Abstract
Harmful data shifts occur when the distribution of data used to train a clinical AI system differs significantly from the distribution of data encountered during deployment, leading to erroneous predictions and potential harm to patients. We evaluated the impact of data shifts on an early warning system for in-hospital mortality that uses electronic health record data from patients admitted to a general internal medicine service, across 7 large hospitals in Toronto, Canada. We found model performance to differ across subgroups of clinical diagnoses, sex and age. To explore the robustness of the model, we evaluated potentially harmful data shifts across demographics, hospital types, seasons, time of hospital admission, and whether the patient was admitted from an acute care institution or nursing home, without relying on model performance. Interestingly, many of these harmful data shifts were unidirectional. We found models trained on community hospitals experience harmful data shifts when evaluated on academic hospitals, whereas models trained on academic hospitals transfer well to the community hospitals. To improve model performance across hospital sites we employed transfer learning, a strategy that stores knowledge gained from learning one domain and applies it to a different but related domain. We found hospital type-specific models that leverage transfer learning, perform better than models that use all available hospitals. Furthermore, we monitored data shifts over time and identified model deterioration during the COVID-19 pandemic. Typically, machine learning models remain locked after deployment, however, this can lead to model deterioration due to harmful data shifts that occur over time. We used continual learning, the process of learning from a continual stream of data in a sequential manner, to mitigate data shifts over time and improve model performance. Overall, our study is a crucial step towards the deployment of clinical AI models, by providing strategies and workflows to ensure the safety and efficacy of these models in real-world settings.
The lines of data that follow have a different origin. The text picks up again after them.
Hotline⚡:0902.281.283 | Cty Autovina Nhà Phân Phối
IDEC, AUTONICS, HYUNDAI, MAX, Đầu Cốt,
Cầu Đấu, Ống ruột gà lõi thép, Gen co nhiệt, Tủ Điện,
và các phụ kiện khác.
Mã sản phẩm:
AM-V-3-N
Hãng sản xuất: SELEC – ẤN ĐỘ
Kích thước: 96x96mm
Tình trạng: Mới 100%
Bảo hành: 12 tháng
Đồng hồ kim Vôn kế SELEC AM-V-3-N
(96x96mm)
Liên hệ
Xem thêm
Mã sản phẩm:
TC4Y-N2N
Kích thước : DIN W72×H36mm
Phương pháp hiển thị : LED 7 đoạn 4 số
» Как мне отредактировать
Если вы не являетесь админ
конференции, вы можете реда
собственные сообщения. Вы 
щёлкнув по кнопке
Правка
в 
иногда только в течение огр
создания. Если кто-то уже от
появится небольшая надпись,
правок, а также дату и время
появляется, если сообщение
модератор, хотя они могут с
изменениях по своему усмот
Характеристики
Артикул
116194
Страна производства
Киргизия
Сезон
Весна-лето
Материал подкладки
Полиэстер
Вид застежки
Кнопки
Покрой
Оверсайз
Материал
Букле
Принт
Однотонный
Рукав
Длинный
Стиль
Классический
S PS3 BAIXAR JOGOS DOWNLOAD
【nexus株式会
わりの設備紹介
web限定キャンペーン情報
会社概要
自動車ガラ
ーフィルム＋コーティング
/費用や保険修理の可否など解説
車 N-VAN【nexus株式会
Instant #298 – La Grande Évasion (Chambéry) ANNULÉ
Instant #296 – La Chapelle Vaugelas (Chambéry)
Competing Interest Statement
The authors have declared no competing interest.
Funding Statement
This work is made possible due to the data obtained from the General Medicine Inpatient Initiative (GEMINI). V.S. is supported by Ontario Graduate Scholarship and a Vector Institute grant. A.V. is supported by the Temerty Professorship in Artificial Intelligence Research and Education in Medicine at the University of Toronto. D.M. is supported by the CIBC Children's Foundation Chair in Child Health Research. A.G. is supported by the Varma Family Chair and CIFAR AI Chair.
Author Declarations
I confirm all relevant ethical guidelines have been followed, and any necessary IRB and/or ethics committee approvals have been obtained.
Yes
The details of the IRB/oversight body that provided approval or exemption for the research described are given below:
All patient data was collected and approved through GEMINI under the oversight of the research ethics board (REB) at the Toronto Academic Health Science Network (REB reference number 15-087). The extension of the REB approval was issued by the Unity Health Toronto REB (reference number 15-087). A separate REB approval was obtained for Trillium Health Partners. All experiments were performed in accordance with institutional guidelines and regulations.
I confirm that all necessary patient/participant consent has been obtained and the appropriate institutional forms have been archived, and that any patient/participant/sample identifiers included were not known to anyone (e.g., hospital staff, patients or participants themselves) outside the research group so cannot be used to identify individuals.
Yes
I understand that all clinical trials and any other prospective interventional studies must be registered with an ICMJE-approved registry, such as ClinicalTrials.gov. I confirm that any such study reported in the manuscript has been registered and the trial registration ID is provided (note: if posting a prospective study registered retrospectively, please provide a statement in the trial ID field explaining why the study was not registered in advance).
Yes
I have followed all appropriate research reporting guidelines, such as any relevant EQUATOR Network research reporting checklist(s) and other pertinent material, if applicable.
Yes
Footnotes
We have now added a table on patient characteristics, code availability, and data availability. In addition, the methods have been updated to clarify training, validation, test splits.
Data Availability
All data produced in the present study are available to authors with access to GEMINI, upon reasonable request.